Rory McIlroy will adopt a calmer tone for this week’s Ryder Cup than his emotional high-energy style from 2016 as he wants no repeat of an energy fade.
McIlroy will try to help Europe reclaim the trophy starting Friday at Le Golf National after a 17-11 loss to the Americans two years ago at Hazeltine in the biennial golf matches.
The 29-year-old from Northern Ireland makes his fifth Ryder Cup start after losing an intense singles match to 2018 Masters champion Patrick Reed at Hazeltine that featured loud screams, teasing with American spectators and a lesson for McIlroy.
“I could play it for nine holes, and then it suddenly hit me. The level sort of declined after that, sort of reached its crescendo on the eighth green and the last 10 holes wasn’t quite as good,” McIlroy said.
“Surprised I had a voice left at the end of the week. It looked tiring (on video) to have to play golf like that for three days.
“I learned a lot from that. It’s good to get excited but at the same time, if I have to be called upon to play a late match, I want to have all my energy in reserve so that I can give everything for 18 holes because I did hit a wall that back nine on Sunday, and it cost me.”
Europe tries to reclaim the trophy with a ninth win in 12 attempts while the Americans seek their first win on European soil since 1993.
“I’ve been excited for this for basically since the last day in Hazeltine when we weren’t the ones spraying champagne for a change,” McIlroy said.
He’s not putting any special importance on facing 14-time Tiger Woods, who snapped a five-year win drought Sunday at the US PGA Tour Championship for his 80th career title.
“This week, he’s one of 12. We’re not looking at any individuals,” McIlroy said. “It’s great what he did on Sunday.
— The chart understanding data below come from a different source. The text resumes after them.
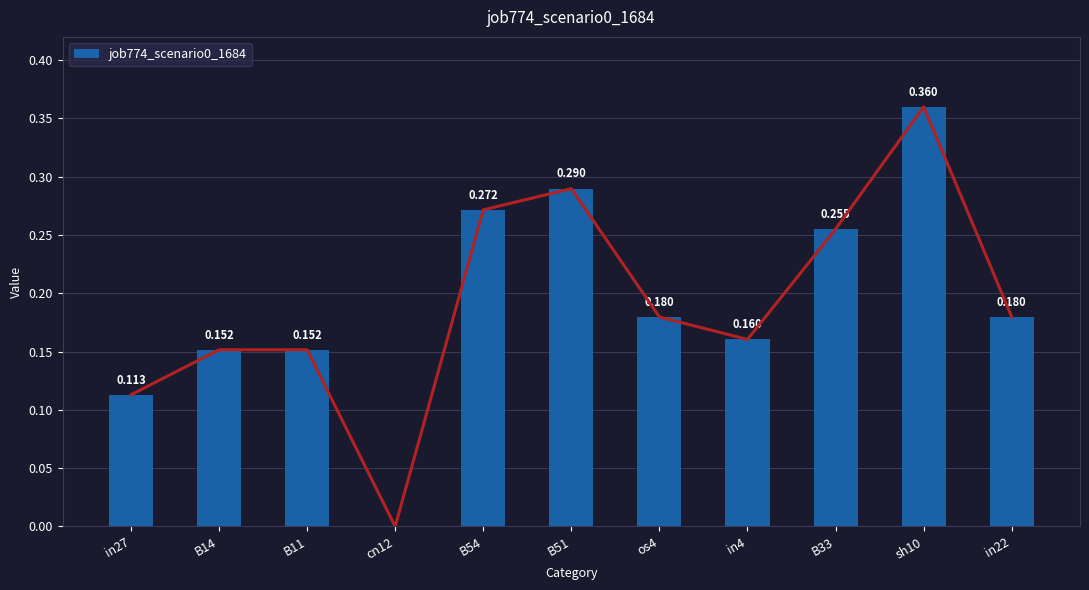

Reading left to right, transcribe all the data shown in this chart.

in27=0.1	B14=0.2	B11=0.2	cn12=0.0	B54=0.3	B51=0.3	os4=0.2	in4=0.2	B33=0.3	sh10=0.4	in22=0.2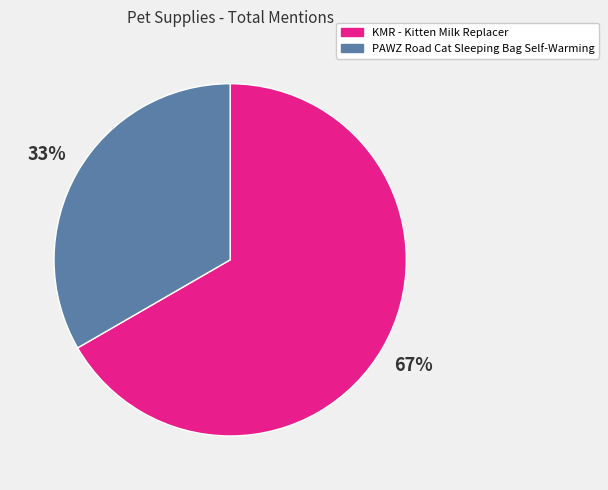

What is the smallest slice in the pie chart?

PAWZ Road Cat Sleeping Bag Self-Warming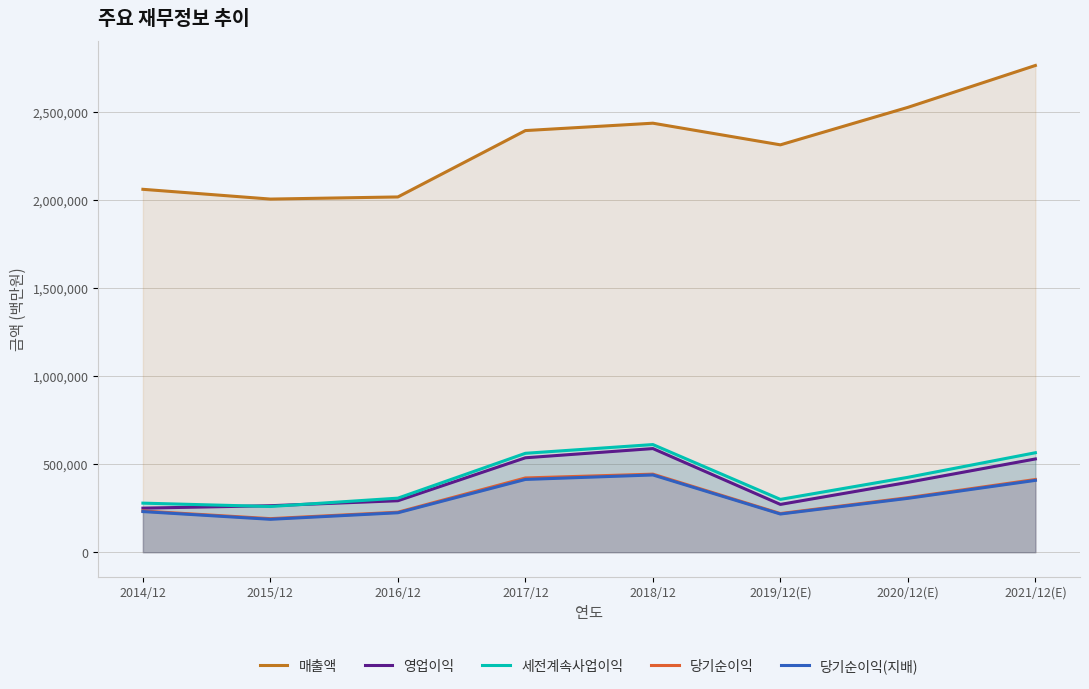

What position from the left is 2015/12?

2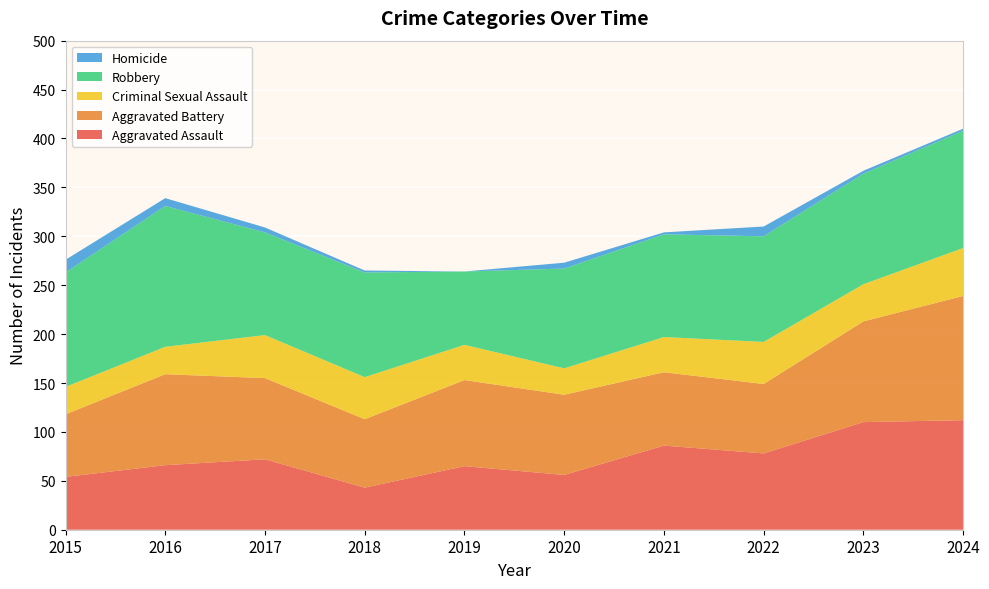

Reading left to right, extract all data points from this chart.

Aggravated Assault: 2015=54	2016=66	2017=72	2018=43	2019=65	2020=56	2021=86	2022=78	2023=110	2024=112
Aggravated Battery: 2015=64	2016=93	2017=83	2018=70	2019=88	2020=82	2021=75	2022=71	2023=103	2024=127
Criminal Sexual Assault: 2015=28	2016=28	2017=44	2018=43	2019=36	2020=27	2021=36	2022=43	2023=38	2024=49
Robbery: 2015=117	2016=144	2017=105	2018=107	2019=75	2020=102	2021=105	2022=108	2023=113	2024=120
Homicide: 2015=13	2016=8	2017=5	2018=2	2019=0	2020=6	2021=2	2022=10	2023=3	2024=2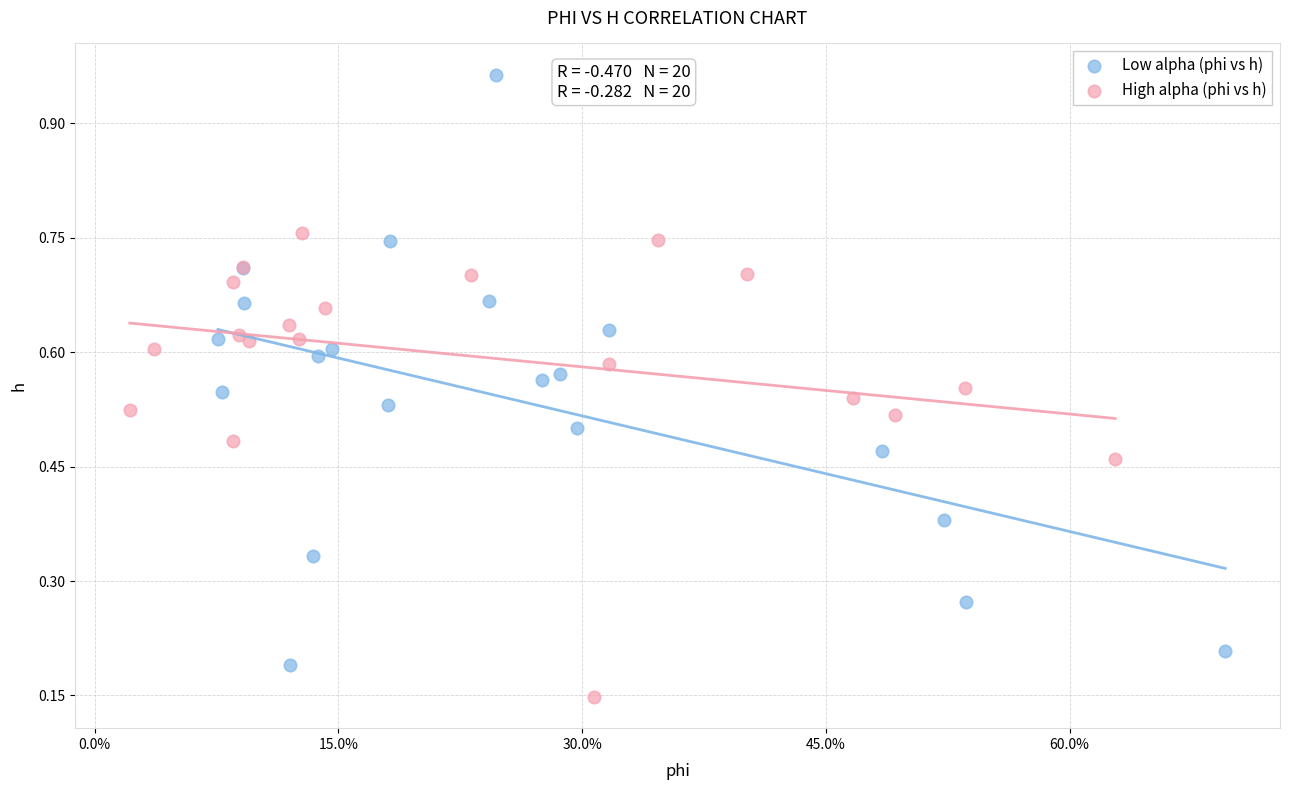

Which series contains the highest Y value?

Low alpha (phi vs h)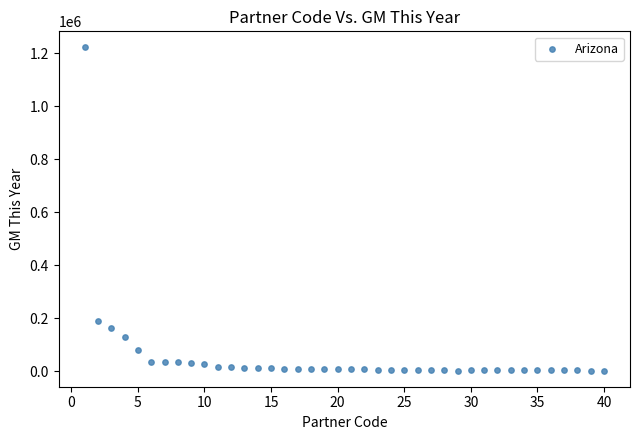

What is the range of X values (max minus min)?

39.0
It brings a lot of excitement to the game.
“It’s great for the US team he’s in the mix and it’s great it has given their team a little bit of momentum. We’re looking to beat the US team. We’re not looking to just beat Tiger Woods.”
McIlroy downplayed walking alongside Woods in the final pairing as they were mobbed by excited spectators, saying:
“I didn’t actually have quite a good view from the trees Sunday. I couldn’t really see what was happening too much.”
Americans have become better at following Europe’s team model in the Ryder Cup after dropping eight of 10 events before Hazeltine.
“The strength of Europe has been we all get behind one another and even whatever differences we may have, we put them to the side and we’re a cohesive unit. I think that has obviously served us well.
“The dynamic of the American team has become a little more cohesive in the last few years and I think that’s to do with the younger guys coming on board and really embracing the Ryder Cup.
“It seems like the togetherness is just a little bit more there than maybe it used to be back in the ’90s and early 2000s.”
The four-time major winner says he gets nervous on every opening tee shot but there is nothing like one at the Ryder Cup, especially with a huge 6,900-seat grandstand.
“It’s nerve-wracking. You try and put your ball on that tee and it takes you a couple times to get it to settle on there,” McIlroy said.
“It’s a huge grandstand. Playing a practice round yesterday, there was basically no people in it, and I still got goosebumps looking at it and thinking, on Friday, this thing is going to be packed.
“I’m excited for that. One of the very special things about the Ryder Cup is that first tee experience on Friday morning.”